The return journey on the train from the desert unites the 3 Angelas in hilarious chat interspersed with glimpses of new strength. Angela 1: “Inside my clothes I’m an animal. Head neck sinews, lungs breathing, heart pumping. No one knows that between me and my dress, is a cosmic leap. A leap of faith into oblivion.” Angela 2: “His body hung in space like sexual atmosphere, you couldn’t help ingest him and even if his mind was elsewhere, he knew he was disappearing down your gullet and up your cunt!” Man: “And who was he?” Angela 1: “He was the Animus!” Still Angela is a liberating experience that realizes in performance the strange intersecting relativities of time, space and personality, theatre as dream. Jacqueline Everitt’s design, with its eerily inverted bushscape and startling depth of field, David Murray’s play with darkness and starry desert nights, Ben Speth’s film, and Elizabeth Drake’s nuanced score (horse, trains, distant songs, sometimes as if half heard, fragments from a dream) all merge with Kemp’s marvellous writing and the company’s deft delivery and fine movement (Helen Herbertson) yield an intensively subjective experience. A true play with time.

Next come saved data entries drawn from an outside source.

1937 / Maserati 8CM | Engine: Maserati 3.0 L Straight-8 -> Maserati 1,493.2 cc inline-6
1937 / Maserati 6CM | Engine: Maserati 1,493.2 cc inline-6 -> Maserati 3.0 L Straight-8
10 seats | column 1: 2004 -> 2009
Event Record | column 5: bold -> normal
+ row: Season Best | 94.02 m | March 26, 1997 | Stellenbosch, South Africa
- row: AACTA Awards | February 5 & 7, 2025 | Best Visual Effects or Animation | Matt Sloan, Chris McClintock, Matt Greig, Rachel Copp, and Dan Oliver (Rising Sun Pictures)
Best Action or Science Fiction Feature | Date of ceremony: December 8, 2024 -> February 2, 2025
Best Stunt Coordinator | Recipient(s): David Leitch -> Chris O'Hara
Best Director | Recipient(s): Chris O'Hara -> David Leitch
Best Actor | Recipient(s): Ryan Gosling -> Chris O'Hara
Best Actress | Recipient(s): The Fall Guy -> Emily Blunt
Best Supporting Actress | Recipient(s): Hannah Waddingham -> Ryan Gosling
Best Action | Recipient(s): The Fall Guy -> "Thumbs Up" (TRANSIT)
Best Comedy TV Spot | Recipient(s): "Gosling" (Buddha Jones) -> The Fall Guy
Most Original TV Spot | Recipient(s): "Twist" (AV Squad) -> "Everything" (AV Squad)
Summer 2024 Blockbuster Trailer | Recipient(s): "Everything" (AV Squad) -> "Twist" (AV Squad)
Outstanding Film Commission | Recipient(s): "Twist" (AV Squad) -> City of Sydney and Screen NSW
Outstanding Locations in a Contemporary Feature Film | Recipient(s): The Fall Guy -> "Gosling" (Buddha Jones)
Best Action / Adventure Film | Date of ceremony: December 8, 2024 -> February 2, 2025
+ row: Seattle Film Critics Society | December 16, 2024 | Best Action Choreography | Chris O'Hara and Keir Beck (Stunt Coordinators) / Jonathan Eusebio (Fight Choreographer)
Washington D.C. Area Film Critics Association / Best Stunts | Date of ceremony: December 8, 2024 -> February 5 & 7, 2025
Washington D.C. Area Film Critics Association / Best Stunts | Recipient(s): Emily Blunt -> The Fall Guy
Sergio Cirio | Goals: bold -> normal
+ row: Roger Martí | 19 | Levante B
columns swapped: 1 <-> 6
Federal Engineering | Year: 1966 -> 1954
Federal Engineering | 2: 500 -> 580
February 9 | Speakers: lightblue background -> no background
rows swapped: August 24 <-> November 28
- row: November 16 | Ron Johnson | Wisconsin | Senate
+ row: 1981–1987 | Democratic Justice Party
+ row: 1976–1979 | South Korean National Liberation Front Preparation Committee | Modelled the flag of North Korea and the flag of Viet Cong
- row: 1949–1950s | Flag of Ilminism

Time stands still. The recent death of Ruth Cracknell has deprived us of a great Australian actor. I treasure above all the memory of her rivetting performance in Beckett’s Happy Days. It’s as if I saw it only yesterday.
Michael Frayn Copenhagen, Wharf 1, Sydney Theatre Company, opened May 8; William Shakespeare Macbeth, Wharf 2, Sydney Theatre Company, opened May 11; Sam Sejavka, In Angel Gear, The New Theatre, Sydney May 3-June 1; Alma de Groen, Wicked Sisters, Griffin Theatre Company, The Stables, Sydney, April 11-May 4; Jenny Kemp, Still Angela, Playbox, Malthouse, Melbourne, opened April 10.